Ekonomik krizi savuşturmak maksadıyla hükümetin bir tasarruf paketi hazırladığı konuşuluyordu. Hatta krizin derinleşmeye başladığı Temmuz ayından beri uygulanmakta olan bir dizi tedbirden bahsedebiliriz. Öncelikle hükümet kaynakları lüks harcamalara dönük belirli kısıntılara gittiklerini açıkladılar. Ardından bu kriz süreci, bir süredir hazırlandığını tahmin edebileceğimiz kısmi bir yeniden yönetim yapılanmasının gerekçesi haline geldi. Belediyelerde ve diğer yönetim kademelerinde şube müdürlüklerinin, daire başkanlıklarının yeniden düzenleneceği konuşulmaya başlandı.
2017’de açıklanan üç yıllık mali plana göre devletin mal ve hizmet alımlarında frene basması öngörülüyor ve üç yılda 6 milyar TL’lik bir tasarruf hedefleniyordu. Son olarak Ağustos ayında Hazine ve Maliye Bakanlığı tarafından açıklanan tasarruf tedbirlerinde ise bu kez 35 milyar TL’lik bir kesinti planlandı. Plan kapsamında yeni bina yapım ihaleleri durduruldu, kamulaştırmalarla ilgili yürürlükte olan mevzuatın gözden geçirilmesi gündeme alındı ve verimliliği düşük harcama programlarının kaldırılacağı ifade edildi.
Ekonomideki yavaşlamanın baraj inşaatlarına ve HES’lerdeki elektrik üretimine etki ettiği bir süredir basına yansıyordu.

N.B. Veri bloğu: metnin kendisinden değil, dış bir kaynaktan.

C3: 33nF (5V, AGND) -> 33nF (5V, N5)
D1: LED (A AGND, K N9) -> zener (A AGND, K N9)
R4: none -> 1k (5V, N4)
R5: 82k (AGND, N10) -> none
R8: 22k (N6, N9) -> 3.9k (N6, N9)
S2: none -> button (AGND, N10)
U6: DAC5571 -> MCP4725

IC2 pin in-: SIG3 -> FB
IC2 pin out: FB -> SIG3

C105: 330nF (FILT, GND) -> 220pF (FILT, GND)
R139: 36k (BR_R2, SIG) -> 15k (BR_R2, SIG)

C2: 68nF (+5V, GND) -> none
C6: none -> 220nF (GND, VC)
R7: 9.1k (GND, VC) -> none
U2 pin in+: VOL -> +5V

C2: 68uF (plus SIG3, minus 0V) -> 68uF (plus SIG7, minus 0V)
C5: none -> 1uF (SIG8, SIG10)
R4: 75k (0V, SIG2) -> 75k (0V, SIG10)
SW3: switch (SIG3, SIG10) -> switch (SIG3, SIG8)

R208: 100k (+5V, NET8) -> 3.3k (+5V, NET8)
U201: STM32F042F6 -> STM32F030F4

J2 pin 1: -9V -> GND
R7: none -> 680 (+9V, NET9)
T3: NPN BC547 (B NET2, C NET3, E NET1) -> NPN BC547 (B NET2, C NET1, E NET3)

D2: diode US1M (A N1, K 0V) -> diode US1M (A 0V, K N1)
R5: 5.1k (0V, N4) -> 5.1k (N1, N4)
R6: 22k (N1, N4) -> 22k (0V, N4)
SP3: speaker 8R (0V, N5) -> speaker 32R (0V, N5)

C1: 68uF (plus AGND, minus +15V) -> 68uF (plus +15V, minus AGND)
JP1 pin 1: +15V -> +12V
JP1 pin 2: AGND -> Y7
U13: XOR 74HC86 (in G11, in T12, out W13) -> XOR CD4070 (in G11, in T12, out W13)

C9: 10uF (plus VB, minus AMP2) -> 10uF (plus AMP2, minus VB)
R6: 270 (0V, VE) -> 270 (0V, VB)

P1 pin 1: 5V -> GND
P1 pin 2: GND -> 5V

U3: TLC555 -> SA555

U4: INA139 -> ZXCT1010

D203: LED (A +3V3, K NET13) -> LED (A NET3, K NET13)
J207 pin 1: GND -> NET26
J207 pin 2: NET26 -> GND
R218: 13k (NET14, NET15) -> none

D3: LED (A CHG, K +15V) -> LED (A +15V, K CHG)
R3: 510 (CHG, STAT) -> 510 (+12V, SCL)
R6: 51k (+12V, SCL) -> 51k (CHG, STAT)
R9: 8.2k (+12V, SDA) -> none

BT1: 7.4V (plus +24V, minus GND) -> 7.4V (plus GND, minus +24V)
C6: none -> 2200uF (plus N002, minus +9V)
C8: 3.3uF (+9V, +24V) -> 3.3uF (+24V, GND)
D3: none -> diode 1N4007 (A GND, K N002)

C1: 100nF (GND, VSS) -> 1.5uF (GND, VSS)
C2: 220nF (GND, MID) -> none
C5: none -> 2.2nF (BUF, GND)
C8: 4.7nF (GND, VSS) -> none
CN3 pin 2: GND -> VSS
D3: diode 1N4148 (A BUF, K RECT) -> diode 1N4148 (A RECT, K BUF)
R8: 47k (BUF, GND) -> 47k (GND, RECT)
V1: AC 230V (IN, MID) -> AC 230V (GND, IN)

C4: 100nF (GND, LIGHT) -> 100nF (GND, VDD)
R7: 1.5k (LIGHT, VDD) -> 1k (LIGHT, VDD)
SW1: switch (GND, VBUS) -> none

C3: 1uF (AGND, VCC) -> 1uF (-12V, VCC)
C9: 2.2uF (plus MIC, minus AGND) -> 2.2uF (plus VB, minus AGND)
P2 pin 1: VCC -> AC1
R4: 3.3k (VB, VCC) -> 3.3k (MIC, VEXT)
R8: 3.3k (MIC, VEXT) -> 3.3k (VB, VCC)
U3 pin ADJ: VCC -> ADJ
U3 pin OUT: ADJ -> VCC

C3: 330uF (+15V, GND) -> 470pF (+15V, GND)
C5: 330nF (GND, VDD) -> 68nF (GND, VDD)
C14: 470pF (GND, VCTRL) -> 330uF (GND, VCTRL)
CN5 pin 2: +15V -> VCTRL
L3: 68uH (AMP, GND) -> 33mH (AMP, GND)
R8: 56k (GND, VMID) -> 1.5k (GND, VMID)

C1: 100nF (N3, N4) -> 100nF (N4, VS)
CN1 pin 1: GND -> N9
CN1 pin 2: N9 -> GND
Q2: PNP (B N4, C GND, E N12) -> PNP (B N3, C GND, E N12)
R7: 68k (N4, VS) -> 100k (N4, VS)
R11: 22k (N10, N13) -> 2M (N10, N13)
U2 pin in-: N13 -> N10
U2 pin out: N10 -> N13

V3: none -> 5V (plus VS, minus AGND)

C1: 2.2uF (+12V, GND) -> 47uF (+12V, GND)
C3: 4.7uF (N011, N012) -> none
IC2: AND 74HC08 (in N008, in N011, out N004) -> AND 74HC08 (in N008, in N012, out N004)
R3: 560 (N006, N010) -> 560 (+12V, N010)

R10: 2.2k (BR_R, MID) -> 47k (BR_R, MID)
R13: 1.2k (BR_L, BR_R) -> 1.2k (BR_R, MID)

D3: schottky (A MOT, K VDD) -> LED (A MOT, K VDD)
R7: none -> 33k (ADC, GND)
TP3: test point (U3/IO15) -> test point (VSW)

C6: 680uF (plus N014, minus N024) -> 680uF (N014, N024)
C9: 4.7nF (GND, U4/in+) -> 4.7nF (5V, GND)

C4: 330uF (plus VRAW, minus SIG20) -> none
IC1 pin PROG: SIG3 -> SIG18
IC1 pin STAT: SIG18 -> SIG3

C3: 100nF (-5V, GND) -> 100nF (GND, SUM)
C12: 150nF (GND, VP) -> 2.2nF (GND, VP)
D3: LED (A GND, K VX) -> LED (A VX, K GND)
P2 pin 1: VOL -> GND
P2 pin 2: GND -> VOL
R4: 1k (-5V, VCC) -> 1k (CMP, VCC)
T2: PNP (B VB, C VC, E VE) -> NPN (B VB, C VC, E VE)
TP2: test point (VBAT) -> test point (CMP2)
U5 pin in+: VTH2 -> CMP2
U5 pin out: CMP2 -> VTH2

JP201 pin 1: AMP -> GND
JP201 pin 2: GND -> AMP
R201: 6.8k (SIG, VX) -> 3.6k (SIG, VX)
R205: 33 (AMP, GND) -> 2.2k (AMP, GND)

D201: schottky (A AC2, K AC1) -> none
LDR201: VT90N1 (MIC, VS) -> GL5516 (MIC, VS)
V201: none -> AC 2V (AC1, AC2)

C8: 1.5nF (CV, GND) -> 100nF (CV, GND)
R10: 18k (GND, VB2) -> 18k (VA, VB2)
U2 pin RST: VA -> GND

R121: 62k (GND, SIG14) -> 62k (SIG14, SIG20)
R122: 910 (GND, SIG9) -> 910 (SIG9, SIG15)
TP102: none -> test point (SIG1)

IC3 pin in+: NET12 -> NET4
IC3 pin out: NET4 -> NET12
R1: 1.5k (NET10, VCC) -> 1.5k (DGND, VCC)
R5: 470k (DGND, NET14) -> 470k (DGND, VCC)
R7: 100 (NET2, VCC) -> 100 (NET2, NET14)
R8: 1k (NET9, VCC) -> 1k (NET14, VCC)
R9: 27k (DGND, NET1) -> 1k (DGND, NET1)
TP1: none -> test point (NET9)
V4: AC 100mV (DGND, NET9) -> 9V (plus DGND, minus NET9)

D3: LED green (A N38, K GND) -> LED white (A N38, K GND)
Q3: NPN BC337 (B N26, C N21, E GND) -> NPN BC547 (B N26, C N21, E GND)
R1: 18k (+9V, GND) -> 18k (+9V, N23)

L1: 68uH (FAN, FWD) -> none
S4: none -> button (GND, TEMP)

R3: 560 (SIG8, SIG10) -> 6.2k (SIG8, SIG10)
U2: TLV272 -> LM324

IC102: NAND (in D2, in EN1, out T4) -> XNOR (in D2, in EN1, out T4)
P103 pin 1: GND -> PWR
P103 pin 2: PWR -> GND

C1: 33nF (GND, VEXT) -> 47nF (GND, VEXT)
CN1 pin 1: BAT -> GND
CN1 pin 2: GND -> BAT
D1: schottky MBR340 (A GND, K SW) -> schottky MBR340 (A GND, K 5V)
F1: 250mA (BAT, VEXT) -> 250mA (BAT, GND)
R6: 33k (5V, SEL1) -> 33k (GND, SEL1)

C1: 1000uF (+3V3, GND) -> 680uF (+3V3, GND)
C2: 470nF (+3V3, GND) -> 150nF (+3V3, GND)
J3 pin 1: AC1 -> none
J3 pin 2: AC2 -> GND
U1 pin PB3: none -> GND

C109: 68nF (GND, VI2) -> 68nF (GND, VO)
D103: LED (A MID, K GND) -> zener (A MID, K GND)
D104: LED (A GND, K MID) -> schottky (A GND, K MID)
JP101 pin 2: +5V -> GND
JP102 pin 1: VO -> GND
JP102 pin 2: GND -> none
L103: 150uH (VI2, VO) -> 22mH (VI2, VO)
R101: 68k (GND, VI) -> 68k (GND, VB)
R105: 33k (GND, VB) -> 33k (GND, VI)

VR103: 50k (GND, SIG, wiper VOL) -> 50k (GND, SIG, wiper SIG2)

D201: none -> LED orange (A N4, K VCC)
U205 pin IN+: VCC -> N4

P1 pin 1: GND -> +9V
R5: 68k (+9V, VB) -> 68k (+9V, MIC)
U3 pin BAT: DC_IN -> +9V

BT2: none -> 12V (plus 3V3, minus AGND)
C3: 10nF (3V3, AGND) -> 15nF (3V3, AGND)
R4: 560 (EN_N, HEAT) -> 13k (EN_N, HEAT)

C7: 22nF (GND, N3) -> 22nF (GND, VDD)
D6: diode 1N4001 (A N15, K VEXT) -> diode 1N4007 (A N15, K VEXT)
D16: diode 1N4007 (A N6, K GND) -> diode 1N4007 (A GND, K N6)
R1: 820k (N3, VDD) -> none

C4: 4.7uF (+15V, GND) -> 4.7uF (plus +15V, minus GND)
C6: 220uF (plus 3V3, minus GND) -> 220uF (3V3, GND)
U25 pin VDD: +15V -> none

Geçen yıl Devlet Su İşleri’ne bağlı çeşitli şantiyelerde nakit ödeme sıkıntısı nedeniyle inşaatlar durma noktasına geldi ve bazı yerlerde işçiler çıkarılarak faaliyetler durduruldu. Geçen yılın sonunda yaşanan bu süreçte DSİ’ye bağlı şantiyelerin yüzde 70’inin ödenek eksikliği nedeniyle durdurulduğu konuşuluyordu.
İçinde olduğumuz ekonomik kriz ortamında ise durum DSİ açısından çok daha kötü. Dövizin yükselmesi, başka bir ifadeyle TL’nin yüzde 40’lara varan değer kaybı inşaatlarda girdi maliyetlerini yükseltti ve inşaat malzemelerinin temin edilmesini zorlaştırdı. Son bir yıl içinde demire yüzde 125, kablo ve alüminyuma yüzde 50 oranında zam geldi. İnşaat Müteahhitleri Konfederasyou Genel Başkanı Tahir Tellioğlu özel sektörde döviz kurlarındaki artış nedeniyle firmaların yüzde 70’sinin projelerini durdurduğunu ifade ediyor. Onun da ötesinde var olan döviz TL dengesinde birçok projenin fizibilitesi ortadan kalktı. Özel şirketler içerisinde karlılığını yitirdiği için projeleri durduranlar var.
Maliyeti ilk öngörüldüğünün çok üzerine çıkan Melen Barajı gibi projeler de ödenek sıkıntısından etkilenip durma noktasına gelecek migöreceğiz. Şimdilik bu veriler ışığında doğal varlıklarımızın kısa süre için deolsa rahat bir soluk aldığını söyleyebiliriz.